The wines were a fascinating, diverse selection, e.g. E & K Ohio sherry, Paul Masson California champagne, a 1929 Musigny (Burgundy), and Chilean chablis. Once again the regional American product was not ignored, even though it would be many years before American wines received benediction from top authorities.

There was also old-fashioned Louisiana orange wine, not the browned white wine of today, but the literal product of navel-type Louisiana oranges.

Taste notes were not included, although they were for the BWFS’s important, 1948 wine tasting I discussed earlier. Perhaps because the inaugural event was a dinner vs. a tasting, emphasis on the wines was kept within certain bounds.

American Creole food early captured the imagination of post-Prohibition gastronomes. Chinese cuisine did too, e.g. from Sichuan. That was the beginning of a trend – by epicures – away from the Chinese-American menu that had taken form since the first Asian immigrations.

So, what was the 1929 Musigny like, at the Belvedere in 1947? This review, from only two years ago at the Winehog site, gives a good idea, from Steen Öhman. Of course, his sample was a little older – 69 years older. Still, he expressed well the attributes of his glass. Sample note:

In the nose deep but slightly fragile mature red fruit .. orange zest .. orange notes .. sous-bois .. pure and quite vibrant. The minerality is energetic offering a lovely view to one of the best places in Chambolle.

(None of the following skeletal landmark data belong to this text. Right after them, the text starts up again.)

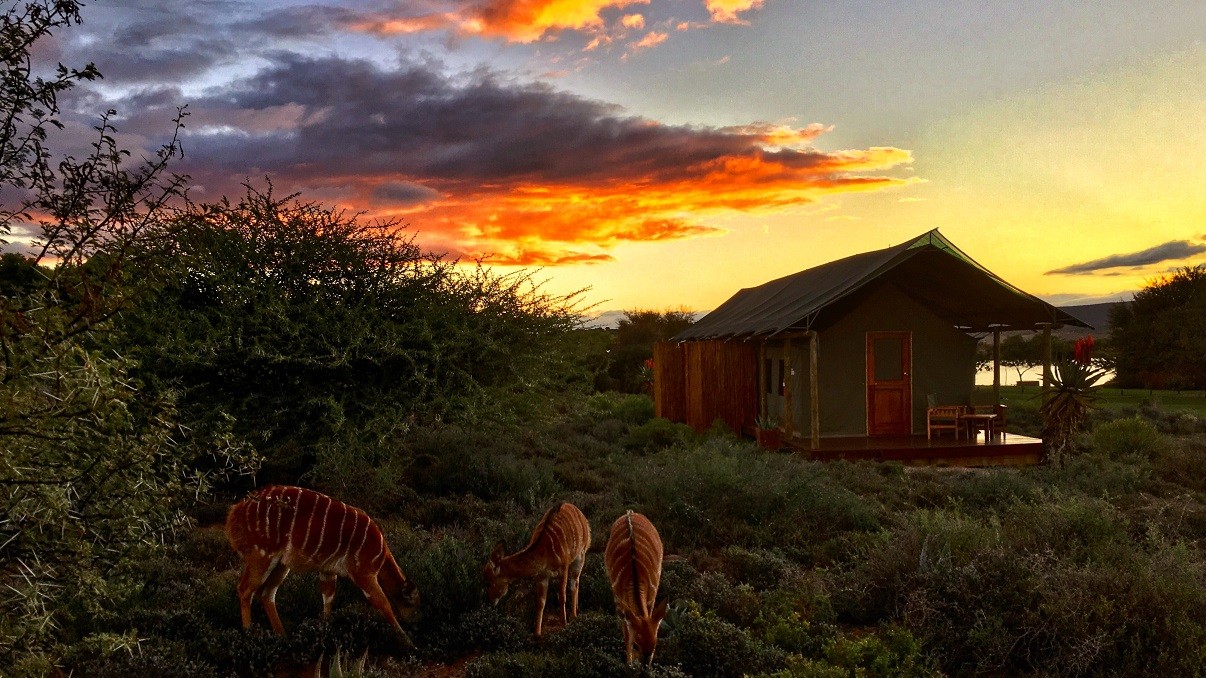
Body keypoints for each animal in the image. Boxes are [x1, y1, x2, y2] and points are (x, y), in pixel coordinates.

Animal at [226, 482, 419, 641]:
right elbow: (382, 602)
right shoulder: (363, 572)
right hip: (261, 556)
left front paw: (325, 631)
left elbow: (328, 599)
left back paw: (283, 636)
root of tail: (234, 512)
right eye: (413, 603)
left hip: (281, 564)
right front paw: (408, 642)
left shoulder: (328, 570)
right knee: (245, 589)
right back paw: (250, 634)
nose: (416, 621)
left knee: (267, 594)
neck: (380, 552)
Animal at [482, 497, 590, 632]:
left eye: (488, 583)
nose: (489, 603)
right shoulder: (542, 575)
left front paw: (564, 624)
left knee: (575, 582)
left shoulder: (563, 568)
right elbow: (540, 602)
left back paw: (574, 615)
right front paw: (537, 633)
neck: (545, 551)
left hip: (580, 556)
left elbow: (562, 597)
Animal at [603, 509, 670, 661]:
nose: (645, 665)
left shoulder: (651, 599)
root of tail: (630, 512)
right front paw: (629, 663)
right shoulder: (620, 604)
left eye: (655, 644)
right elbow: (626, 636)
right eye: (636, 645)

The 1947 dinner struck the perfect balance between modernity and a Victorian-shaded old school. In style and presentation, the dinner evoked the traditional but withal told the future.

Perhaps simplified a bit the menu would be lovely to serve today. Most of the wines, or close enough, could be found although the orange wine might be harder. Well, we could make our own.

Recipes are easily available that date to Regency times, and probably earlier. Some are spiced, the citrus version of spiced mead or ale. We could even substitute a fruity, tropical-tasting India Pale Ale.

Beer et Seq is up for it. Meanwhile, he salutes the inaugural diners of the BWFS. Puzzling as the phrase doubtless would be to them, they hit the ground running.